The holy men of the John Frum sect of the Cargo Cults — "messengers" — announced that, if the rituals were followed accurately, John Frum would return from the dead out of the island's volcano, accompanied by ships and airplanes carrying cargo. At that time money would be abolished, livestock slaughtered, and the land left uncultivated because John Frum would provide for all material wants and needs.

Nor is Vanuatu the only location of Cargo Cults. Missionaries in Papua New Guinea made few converts to Christianity until one day they suddenly came in droves — having decided that the best way to learn the secret rituals for summoning cargo was to pretend to join the fake religion the Europeans had set up to hoodwink them.

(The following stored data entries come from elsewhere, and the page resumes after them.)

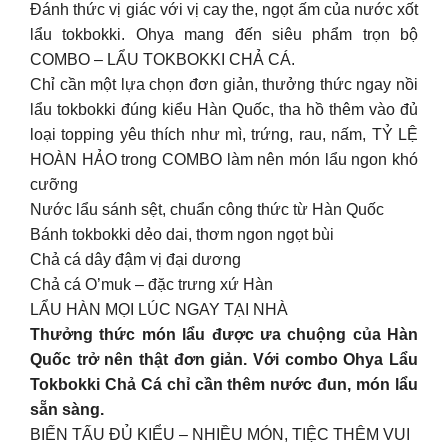
Đánh thức vị giác với vị cay the, ngọt ấm của nước xốt
lẩu tokbokki. Ohya mang đến siêu phẩm trọn bộ
COMBO – LẨU TOKBOKKI CHẢ CÁ.
Chỉ cần một lựa chọn đơn giản, thưởng thức ngay nồi
lẩu tokbokki đúng kiểu Hàn Quốc, tha hồ thêm vào đủ
loại topping yêu thích như mì, trứng, rau, nấm, TỶ LỆ
HOÀN HẢO trong COMBO làm nên món lẩu ngon khó
cưỡng
Nước lẩu sánh sệt, chuẩn công thức từ Hàn Quốc
Bánh tokbokki dẻo dai, thơm ngon ngọt bùi
Chả cá dây đậm vị đại dương
Chả cá O’muk – đặc trưng xứ Hàn
LẨU HÀN MỌI LÚC NGAY TẠI NHÀ
Thưởng thức món lẩu được ưa chuộng của Hàn
Quốc trở nên thật đơn giản. Với combo Ohya Lẩu
Tokbokki Chả Cá chỉ cần thêm nước đun, món lẩu
sẵn sàng.
BIẾN TẤU ĐỦ KIỂU – NHIỀU MÓN, TIỆC THÊM VUI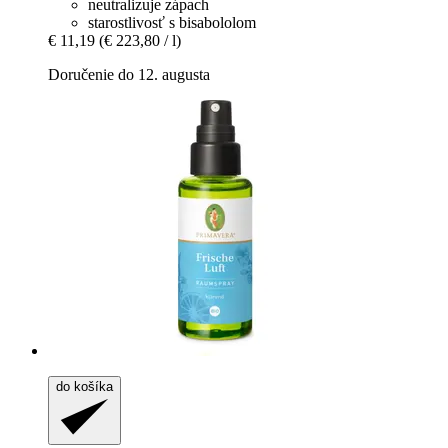
neutralizuje zápach
starostlivosť s bisabololom
€ 11,19
(€ 223,80 / l)
Doručenie do 12. augusta
do košíka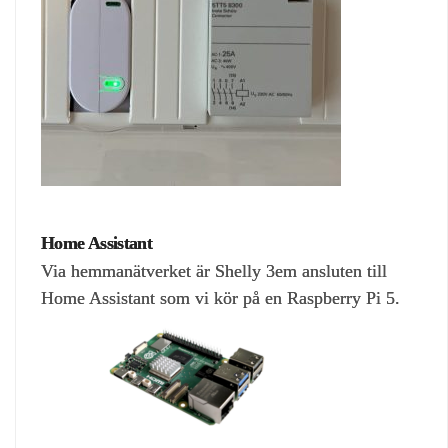
Home Assistant
Via hemmanätverket är Shelly 3em ansluten till
Home Assistant som vi kör på en Raspberry Pi 5.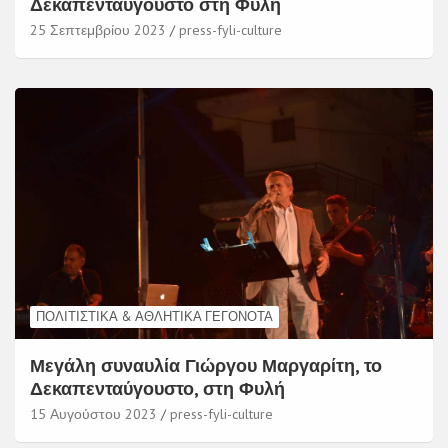
Δεκαπενταύγουστο στη Φυλή
25 Σεπτεμβρίου 2023
press-fyli-culture
ΠΟΛΙΤΙΣΤΙΚΆ & ΑΘΛΗΤΙΚΆ ΓΕΓΟΝΌΤΑ
Μεγάλη συναυλία Γιώργου Μαργαρίτη, το
Δεκαπενταύγουστο, στη Φυλή
15 Αυγούστου 2023
press-fyli-culture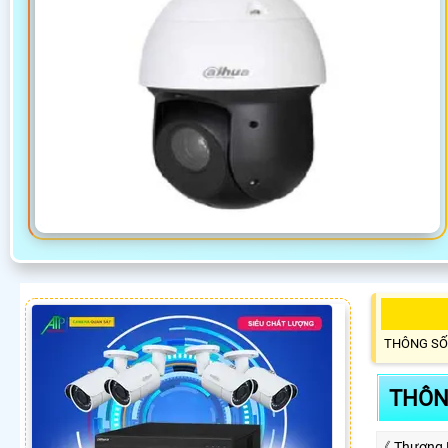
THÔNG SỐ
THÔN
《 Thương 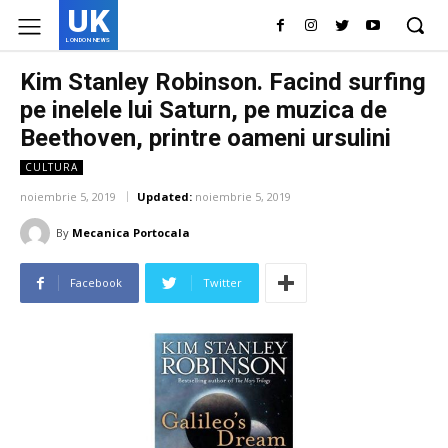
UK
LONDON NEWS
Kim Stanley Robinson. Facind surfing
pe inelele lui Saturn, pe muzica de
Beethoven, printre oameni ursulini
CULTURA
noiembrie 5, 2019
Updated:
noiembrie 5, 2019
By
Mecanica Portocala
Facebook
Twitter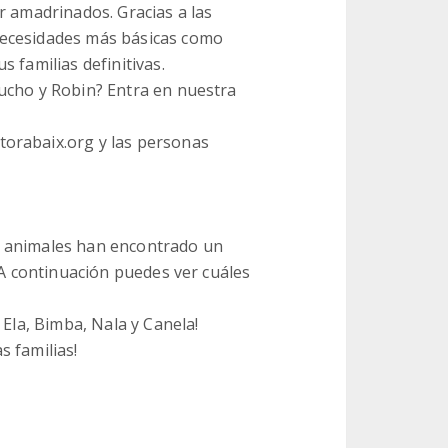
r amadrinados. Gracias a las
necesidades más básicas como
 familias definitivas.
ucho y Robin? Entra en nuestra
orabaix.org y las personas
s animales han encontrado un
 A continuación puedes ver cuáles
 Ela, Bimba, Nala y Canela!
s familias!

In 1968 a new cult arose on the island of New Hanover in the belief that the true secret of cargo was held by only one man: President Lyndon Baines Johnson of the United States, word of whose "Great Society" that promised prosperity for all without work must have reached the inhabitants. They rejected the governance of Australia, collected $75,000, and sent a letter to President Johnson offering to buy him if he would move to New Hanover and be their king.

One group restated the story of Adam and Eve to tell of a god named Anus who delivered a cargo of Spam, metal tools, rice and matches to the earthly paradise. When Adam and Eve discovered sex, Anus threw the couple out of the Garden and sent a flood to destroy our first parents.

As Anna Russell would say, I'm not making this up, you know.

In 1974, Prince Phillip, consort of Queen Elizabeth II, paid a visit to a village on Tanna Island. This was the inspiration of another new cult that claimed the prince had originally come from Tanna in another form, and that he will eventually return to rule over them . . . bringing cargo, of course.

In 2006 the Prophet Fred arose, having resurrected his dead wife earlier in the year. Fred's version of the Cargo Cult moves closer to traditional Christianity. This has resulted in violent exchanges with the orthodox followers of John Frum. To this day on Tanna Island, every February 15th natives paint their bodies to resemble World War II USMC uniforms, shoulder wooden sticks as rifles, raise the flag, and perform close order drill in the hope of bringing back unending cargos of Spam and Coke.